Data section START

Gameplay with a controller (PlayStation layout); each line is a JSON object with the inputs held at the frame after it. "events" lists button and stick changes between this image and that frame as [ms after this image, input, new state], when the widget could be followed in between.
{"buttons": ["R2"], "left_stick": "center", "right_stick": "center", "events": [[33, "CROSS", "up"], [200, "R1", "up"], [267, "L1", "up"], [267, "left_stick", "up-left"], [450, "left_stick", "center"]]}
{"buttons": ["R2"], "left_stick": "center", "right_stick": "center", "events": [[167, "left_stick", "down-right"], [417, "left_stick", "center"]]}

Data section END

Try it: Transcribe the listing shown above in full and without change.

Expected output:
Gameplay with a controller (PlayStation layout); each line is a JSON object with the inputs held at the frame after it. "events" lists button and stick changes between this image and that frame as [ms after this image, input, new state], when the widget could be followed in between.
{"buttons": ["R2"], "left_stick": "center", "right_stick": "center", "events": [[33, "CROSS", "up"], [200, "R1", "up"], [267, "L1", "up"], [267, "left_stick", "up-left"], [450, "left_stick", "center"]]}
{"buttons": ["R2"], "left_stick": "center", "right_stick": "center", "events": [[167, "left_stick", "down-right"], [417, "left_stick", "center"]]}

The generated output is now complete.